What you are asked to do: Copy each of the entries below word for word, leaving out the pictures.

Data supplied:

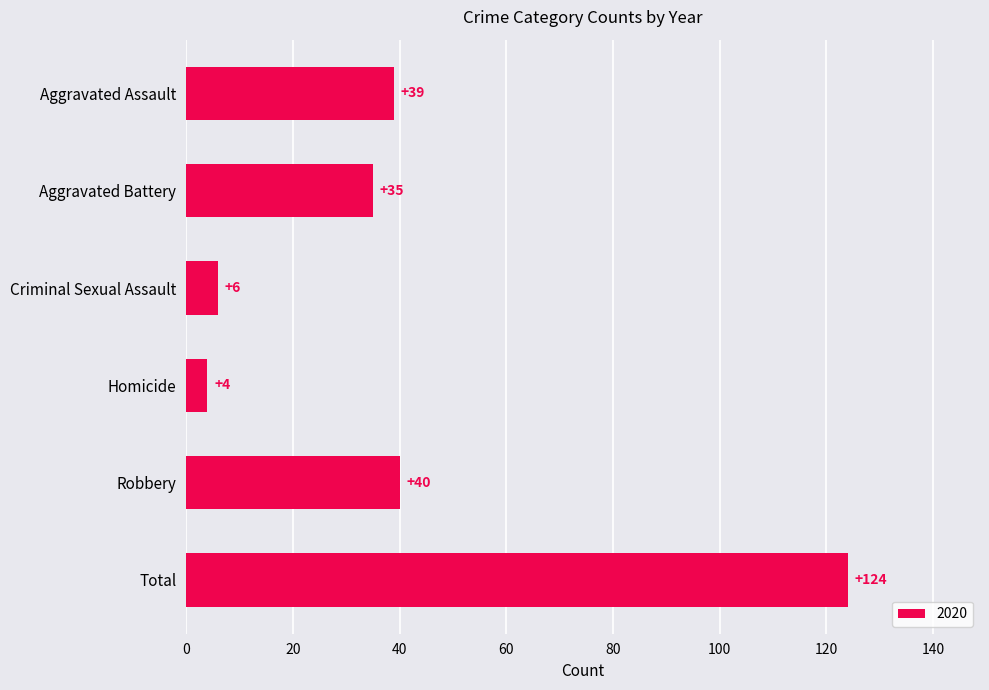

What is the value of the 6th bar from the top?

124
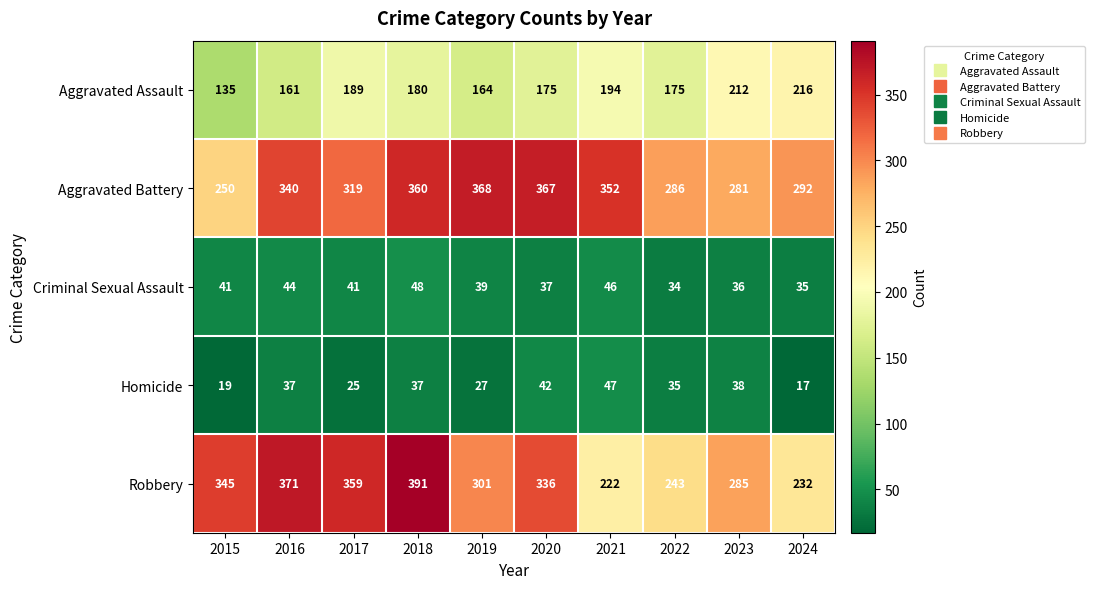

Which series has the largest total across all categories?

Aggravated Battery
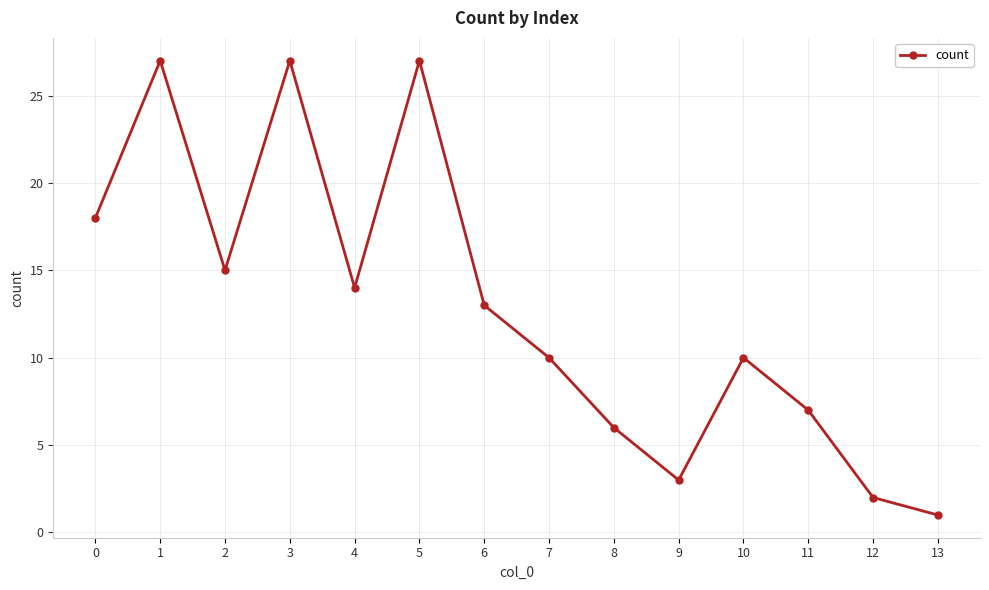

Reading right to left, transcribe all the data shown in this chart.

1	2	7	10	3	6	10	13	27	14	27	15	27	18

Written answer:
What is the value of the 6th bar from the top?

124

Which series has the largest total across all categories?

Aggravated Battery

Reading right to left, transcribe all the data shown in this chart.

1	2	7	10	3	6	10	13	27	14	27	15	27	18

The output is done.